Bhakti yoga and focusing on loving everyone, your guru, your dog can certainly help you spend more time focusing on being love. However, that won’t lead to your unidentified beliefs being exposed and falling away or your fears of not being that create the mind’s desperate attempt to retain and enlarge our thought-based ego to become minimized.
Sure you have found a better place of spending more time feeling connected to others, loving, etc. Maybe even your intolerable life becomes more tolerable and now it’s not so bad staying in the dream state of Maya so you can continue to spend lifetimes enjoying the play.
There’s nothing wrong with that and it’s what it’s there for and it’s perfectly a part of What Is or God. But that doesn’t mean you are awake. It’s not a bad distraction, though.
However, if the “you”, that believes itself to be, needs to eventually die so there is no sense of orientation, perspective or cliff to hang your belief packet on to derive a sense of self, then a very different experience may need to take place.
A humbling, disorienting sense of not being able to count on anything you previously thought was real could be critical parts of the mix. It’s about reducing your support structures… not adding to them.
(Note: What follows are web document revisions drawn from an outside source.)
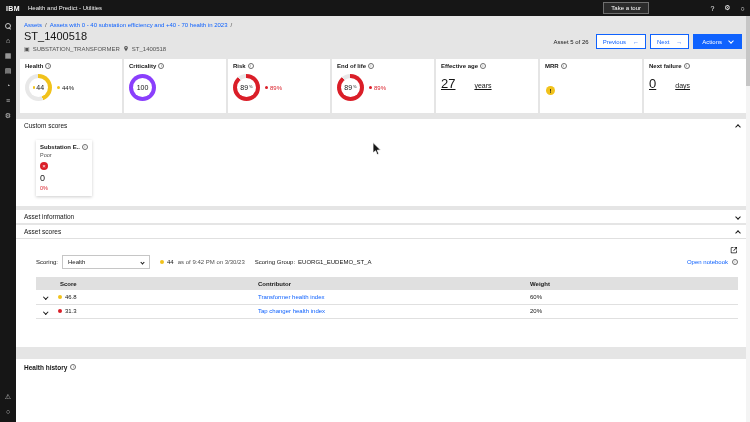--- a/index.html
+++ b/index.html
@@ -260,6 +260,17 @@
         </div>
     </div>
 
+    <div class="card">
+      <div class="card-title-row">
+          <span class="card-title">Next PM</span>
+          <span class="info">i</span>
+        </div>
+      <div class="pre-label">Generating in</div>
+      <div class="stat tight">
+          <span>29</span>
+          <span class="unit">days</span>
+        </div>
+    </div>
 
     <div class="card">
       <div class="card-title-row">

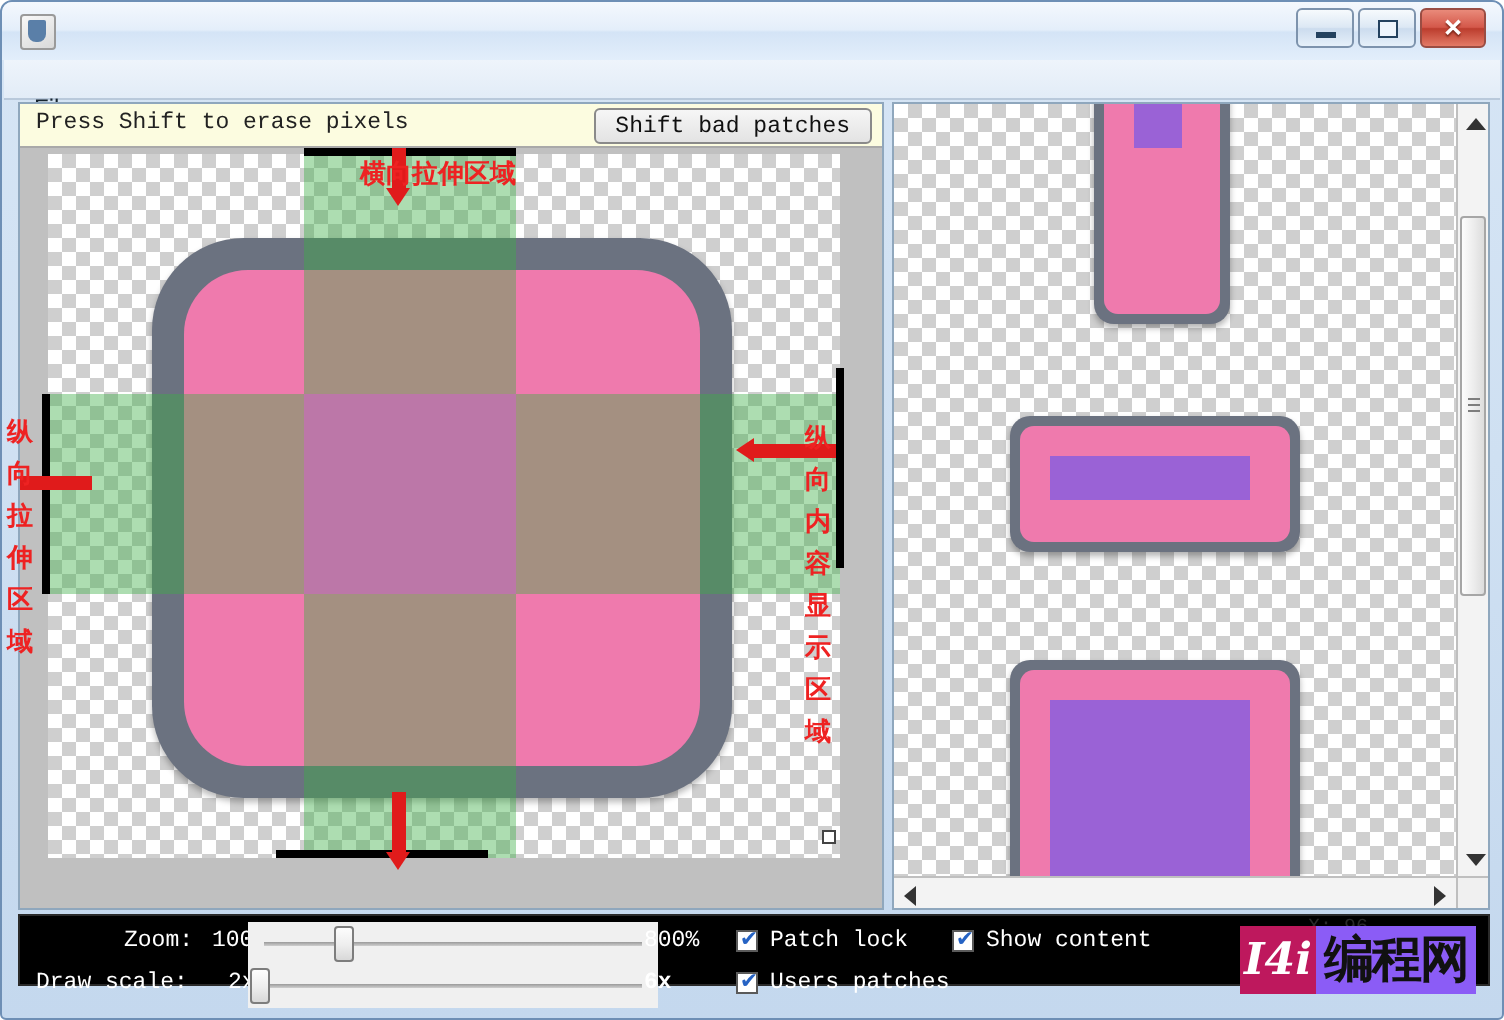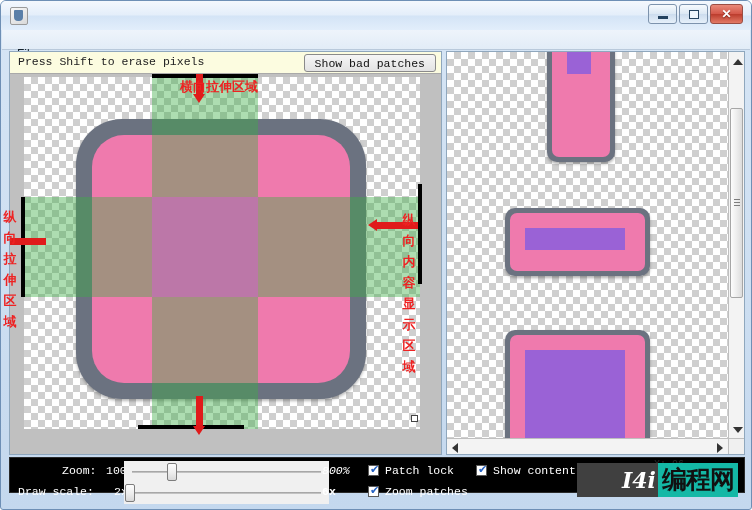--- a/index.html
+++ b/index.html
@@ -178,7 +178,7 @@
 
       <div id="hintbar">
         <div id="hint-text">Press Shift to erase pixels</div>
-        <div id="btn-badpatch">Show bad patches</div>
+        <div id="btn-badpatch">Shift bad patches</div>
       </div>
 
       <div id="canvas-area">

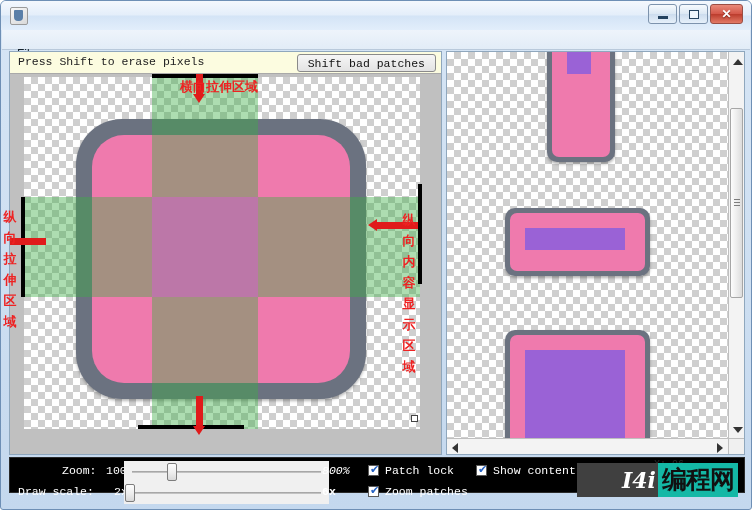--- a/index.html
+++ b/index.html
@@ -289,7 +289,7 @@
       <div class="track"></div>
       <div class="thumb" style="left:43px;"></div>
     </div>
-    <div class="blabel" style="left:312px;top:6px;font-style:italic;">800%</div>
+    <div class="blabel" style="left:312px;top:6px;">800%</div>
 
     <div class="blabel" style="left:8px;top:27px;">Draw scale:</div>
     <div class="blabel" style="left:104px;top:27px;">2x</div>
So ask yourself, how is your path reducing everything you believe to be true about your world and you? If it’s adding bliss, love, peace of mind, feelings of being a part of something/group, it’s not subtracting the components that make up your false identification with yourself.
Sorry to be the bearer of bad news but deep down, this is kind of what you really fear. To manage the fear, taking on an additional belief of “All paths lead to the top of the mountain”, sure helps doesn’t it?
This is fine as potentially a preparatory path or a softening up period. A path that gets your mind used to concepts that eventually are in closer alignment with truth. Take what those paths have to offer but don’t blindly accept that the path will dismember your false sense of self behind the scenes.
At some point, as Fred Davis says, you’ll decide you’re ready to ride the Big Ride. Guess what, it’s scary but so what. It’s not for the timid. When it’s time to stoke the fire to cleanse the false identification with reality, you need to know what your signing up for.
As Jed McKenna says, “You can’t negotiate with fire and nothing doesn’t burn.” Burning doesn’t always feel good.
So, if you aren’t too attached to your path and your beliefs about why your path is working, recognize your path could have exceeded it’s usefulness.
Some paths seek what we really are. Those paths don’t work without a component that helps us get rid of what we are-not. Can’t have one without the other.
All paths don’t lead to the top of the mountain. Matter of fact, most don’t at all. How long have you been seeking? Are “you” still here? If the answer is “less than before”, maybe you’re going in the right direction.
P.S. Don’t hate me just because I’m a Big Toe pointing at your pile of dog shit in the middle of the sidewalk.